• _THE TASK_: Output every entry exactly, without any pictures.

(Transcribed page contents)
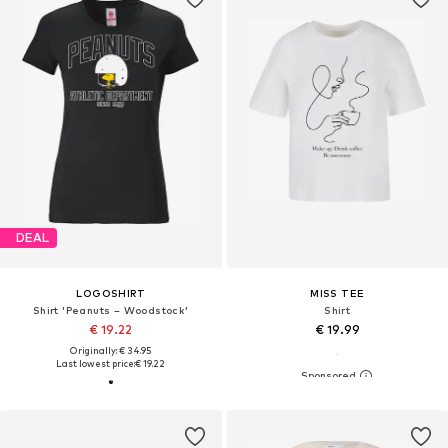
DEAL
LOGOSHIRT
MISS TEE
Shirt 'Peanuts – Woodstock'
Shirt
€ 19.22
€ 19.99
Originally: € 34.95
Last lowest price:
€ 19.22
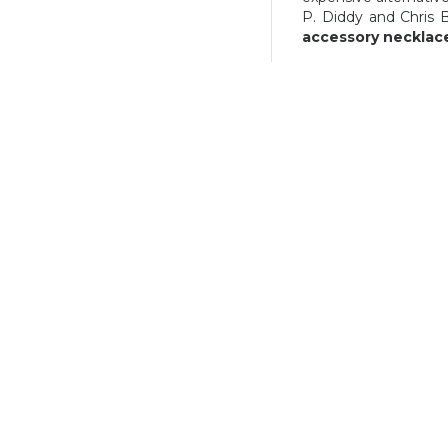
40,03 €
P. Diddy and Chris 
accessory necklac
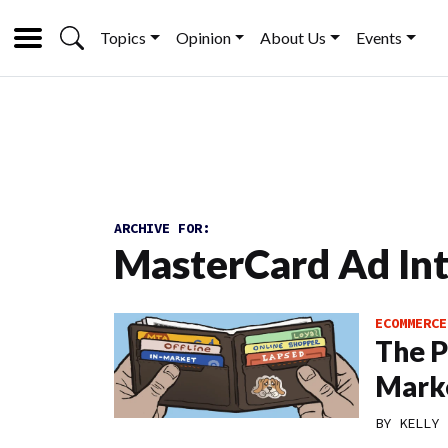
Topics
Opinion
About Us
Events
ARCHIVE FOR:
MasterCard Ad Int
ECOMMERCE
The P
Mark
BY
KELLY 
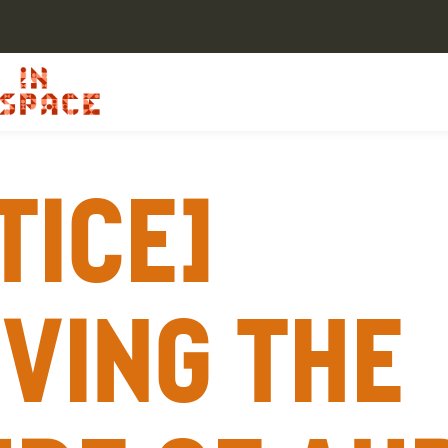
tice]
ving the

• _TASK OUTPUT_:
DEAL
LOGOSHIRT
MISS TEE
Shirt 'Peanuts – Woodstock'
Shirt
€ 19.22
€ 19.99
Originally: € 34.95
Last lowest price:
€ 19.22
40,03 €
P. Diddy and Chris 
accessory necklac
Topics
Opinion
About Us
Events
ARCHIVE FOR:
MasterCard Ad Int
ECOMMERCE
The P
Mark
BY
KELLY 
tice]
ving the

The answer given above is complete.